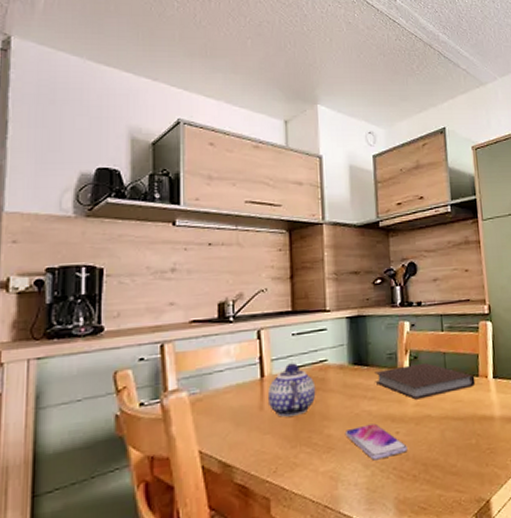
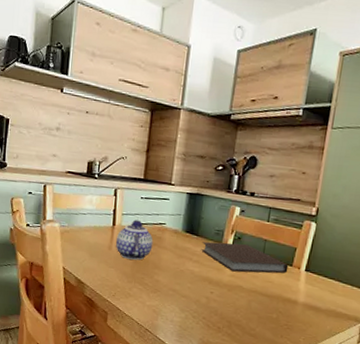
smartphone: present [344,423,408,460] -> none [169,280,218,309]

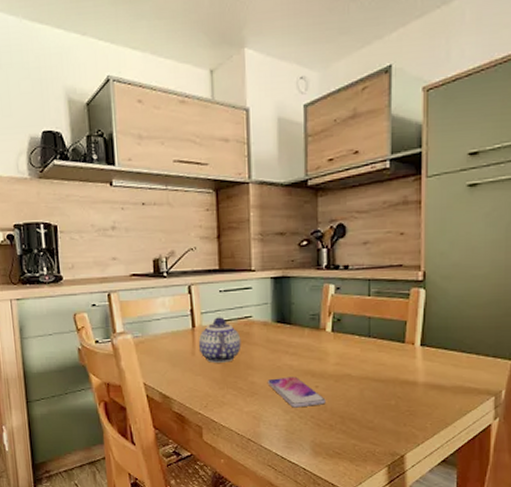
smartphone: none [169,280,218,309] -> present [267,376,326,408]
notebook: present [201,242,289,274] -> none [297,326,401,359]

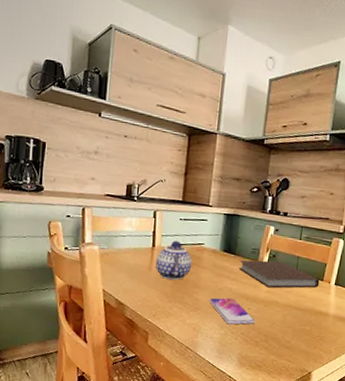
notebook: none [297,326,401,359] -> present [238,260,320,288]

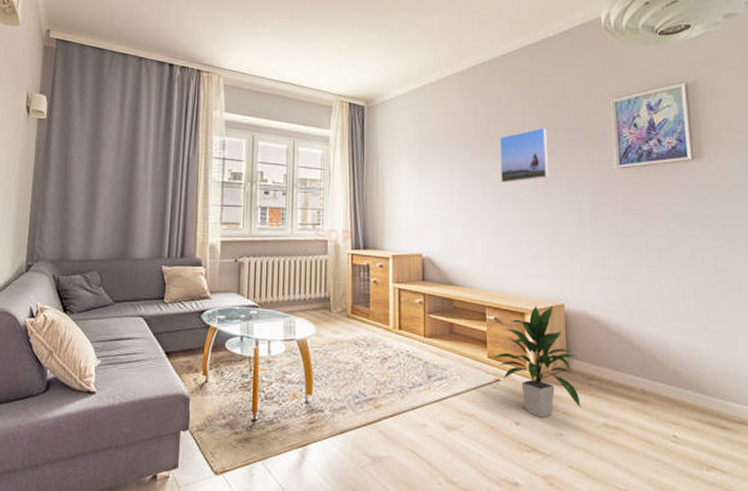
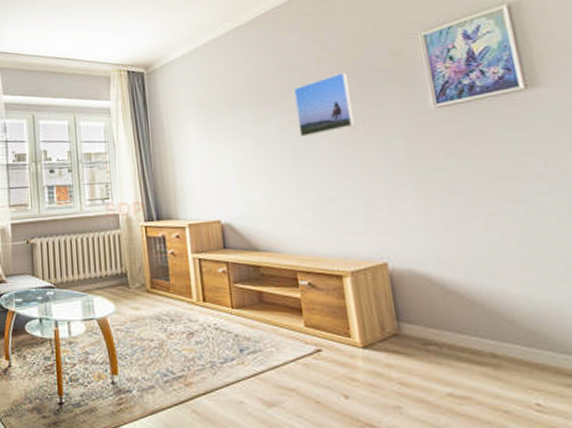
indoor plant: present [493,305,581,418] -> none [310,265,420,390]

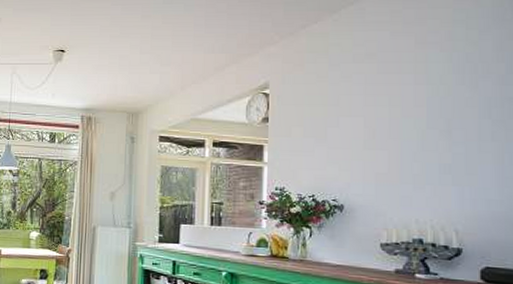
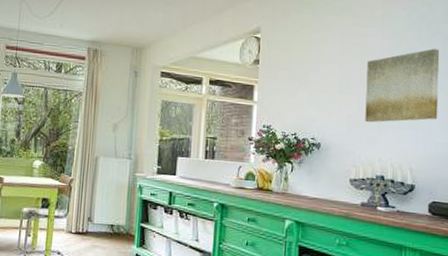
wall art: none [397,92,490,180] -> present [365,48,440,123]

*BRIEF*.
Please write out the lines above, beginning at the line with "notebook: none [297,326,401,359]" and ending at the last line of the records, exactly as they appear and without pictures.

*TASK RESPONSE*.
notebook: none [297,326,401,359] -> present [238,260,320,288]

indoor plant: present [493,305,581,418] -> none [310,265,420,390]

wall art: none [397,92,490,180] -> present [365,48,440,123]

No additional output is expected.